Wonder Tone

Take a story's temperature by studying its tone. Is it hopeful? Cynical? Snarky? Playful?

Wistful, Funny, Confessional

Wistful

When we meet Auggie, he's a pretty wistful little guy. He says:

If I found a magic lamp and I would have one wish, I would wish that I had a normal face that no one ever noticed at all. I would wish that I could walk down the street without people seeing me and then doing that look-away thing. (1.Ordinary.2)

Hmm. When someone's big wish is simply to be ordinary, it's a strong tipoff that he is anything but. In Auggie's case, he has a serious facial difference—and he wishes all the time that he didn't.

Auggie thinks about going to school now that he's stronger and more medically stable. Holding him back is the feeling that "What I wanted was to go to school, but only if I could be like every other kid going to school. Have lots of friends and hang out after school and stuff like that" (1.Why I Didn't Go To School.3). But he knows this won't actually happen, and as the story unfolds, we witness a number of painful moments when Auggie wishes the opposite were true.

Funny

From the very beginning of Auggie's life, we see how the Pullman family relies on humor to help them through painful situations. Rather than remember only how terrifying and sad it must have been to not know if your baby would live through the night, Auggie's mom tells the story of Auggie's birth in a way that makes him and Via crack up every time. As Auggie explains:

It's not funny in the way a joke is funny, but when Mom tells it, Via and I just start cracking up. (1.How I Came To Life.1)

Mom's story doesn't leave out the absolute silence in the room when everyone sees Auggie's face, or the shattered video camera, or the doctor who passes out from shock—it doesn't sugarcoat the moment. But from all that pain, she manages to extract the parts that let people laugh. This is how the Pullmans roll.

But Mom doesn't have a monopoly on humor, and Auggie says his dad, Nate, is always cracking people up too. He makes Auggie laugh, joking about Mr. Tushman's name, while Auggie is trying to stay anti-school, and when he does, the mood in the car completely shifts: "I started laughing, not even because I thought he was being that funny but because I wasn't in the mood to stay mad anymore."

Since the Pullmans use humor as a tool to navigate the trickier parts of the lives, this book is speckled with plenty of funny moments too.

Confessional

The narrators in Wonder are all very open. They may not want everyone in the world to know everything they are feeling, but they certainly want us to know. They want to explain their actions, and to understand why they do the things they do; they want to be heard and understood, to figure out why they are or are not liked, and how this relates to the bigger questions of who they are and what life is all about. So they pour their hearts out.

Jack's section has some great examples of this confessional tone. When he realizes why Auggie no longer talks to him, he says:

It's just that I knew Julian and everybody thought I was so weird for hanging out with August all the time, and I felt stupid. And I don't know why I said that stuff. I just was going along. I was stupid. I am stupid. Oh God. (4.In Science.9)

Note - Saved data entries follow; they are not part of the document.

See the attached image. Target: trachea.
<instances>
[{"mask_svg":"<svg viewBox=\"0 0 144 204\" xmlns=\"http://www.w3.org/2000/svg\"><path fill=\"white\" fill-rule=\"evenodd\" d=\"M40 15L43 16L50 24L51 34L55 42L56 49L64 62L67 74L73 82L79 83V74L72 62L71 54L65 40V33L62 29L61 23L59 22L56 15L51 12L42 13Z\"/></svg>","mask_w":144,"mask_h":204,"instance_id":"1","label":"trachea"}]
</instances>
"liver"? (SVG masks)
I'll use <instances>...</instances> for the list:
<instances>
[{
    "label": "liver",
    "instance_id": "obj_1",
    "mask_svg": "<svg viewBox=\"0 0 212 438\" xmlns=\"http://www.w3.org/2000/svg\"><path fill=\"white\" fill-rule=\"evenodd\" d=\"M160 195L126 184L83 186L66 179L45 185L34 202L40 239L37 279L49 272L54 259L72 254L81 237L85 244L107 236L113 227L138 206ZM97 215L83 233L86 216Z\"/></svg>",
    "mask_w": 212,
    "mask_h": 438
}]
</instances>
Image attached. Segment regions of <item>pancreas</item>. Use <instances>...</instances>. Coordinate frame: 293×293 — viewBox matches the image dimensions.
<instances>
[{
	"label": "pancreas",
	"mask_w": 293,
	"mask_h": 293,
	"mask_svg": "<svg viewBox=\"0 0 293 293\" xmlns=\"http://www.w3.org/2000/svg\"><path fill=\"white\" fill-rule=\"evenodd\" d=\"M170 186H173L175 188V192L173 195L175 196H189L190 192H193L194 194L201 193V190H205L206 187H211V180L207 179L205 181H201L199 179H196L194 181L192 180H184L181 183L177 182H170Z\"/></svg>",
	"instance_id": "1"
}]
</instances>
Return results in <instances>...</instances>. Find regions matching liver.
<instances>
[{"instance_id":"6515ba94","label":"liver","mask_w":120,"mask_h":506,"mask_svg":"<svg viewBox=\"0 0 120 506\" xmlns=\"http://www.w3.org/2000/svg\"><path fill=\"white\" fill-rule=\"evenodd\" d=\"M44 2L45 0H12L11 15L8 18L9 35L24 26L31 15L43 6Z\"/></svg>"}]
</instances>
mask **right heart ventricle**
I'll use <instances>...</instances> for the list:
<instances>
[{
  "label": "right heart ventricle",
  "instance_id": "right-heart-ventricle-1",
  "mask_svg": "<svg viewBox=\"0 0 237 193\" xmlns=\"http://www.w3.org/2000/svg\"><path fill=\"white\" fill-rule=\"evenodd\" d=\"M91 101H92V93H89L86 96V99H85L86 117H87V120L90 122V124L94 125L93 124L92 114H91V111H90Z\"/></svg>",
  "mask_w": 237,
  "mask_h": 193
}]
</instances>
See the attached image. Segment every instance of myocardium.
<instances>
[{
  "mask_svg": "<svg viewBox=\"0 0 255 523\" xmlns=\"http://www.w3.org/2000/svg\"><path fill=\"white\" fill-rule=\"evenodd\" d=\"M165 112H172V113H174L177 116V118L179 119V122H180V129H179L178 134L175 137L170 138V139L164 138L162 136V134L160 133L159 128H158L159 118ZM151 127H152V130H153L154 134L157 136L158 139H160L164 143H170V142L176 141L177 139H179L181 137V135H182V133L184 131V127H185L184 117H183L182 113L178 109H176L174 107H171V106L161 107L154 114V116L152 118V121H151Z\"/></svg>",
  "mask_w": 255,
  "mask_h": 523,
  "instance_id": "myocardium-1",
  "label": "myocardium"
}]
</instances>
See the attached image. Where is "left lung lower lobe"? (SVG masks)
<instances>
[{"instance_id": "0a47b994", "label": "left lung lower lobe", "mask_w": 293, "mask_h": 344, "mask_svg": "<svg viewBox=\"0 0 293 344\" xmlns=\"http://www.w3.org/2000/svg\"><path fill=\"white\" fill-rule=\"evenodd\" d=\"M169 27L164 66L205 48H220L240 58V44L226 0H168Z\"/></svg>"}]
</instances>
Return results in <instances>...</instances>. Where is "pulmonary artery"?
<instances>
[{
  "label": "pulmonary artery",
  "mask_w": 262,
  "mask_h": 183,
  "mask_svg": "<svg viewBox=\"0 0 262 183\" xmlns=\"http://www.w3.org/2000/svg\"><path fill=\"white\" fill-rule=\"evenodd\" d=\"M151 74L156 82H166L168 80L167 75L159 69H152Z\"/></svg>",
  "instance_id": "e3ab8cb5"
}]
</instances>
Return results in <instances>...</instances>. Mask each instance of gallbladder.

He realizes how hurtful his words must have been to Auggie, and he doesn't give himself any breaks. Jack rakes himself over the coals reexamining his behavior and attitude toward Auggie. And when Auggie and Summer are the only kids who will speak to him after Julian destroys his social life, Jack recognizes, "Okay, I'm a total hypocrite. I know" (4.Why I Didn't Sit With August the First Day of School.1), which is an acknowledgment that Auggie is showing him a kindness that he opted not to show Auggie on the first day of school.

Over and over in this book we get the good with the bad as our different narrators clue us into their thought processes and insecurities.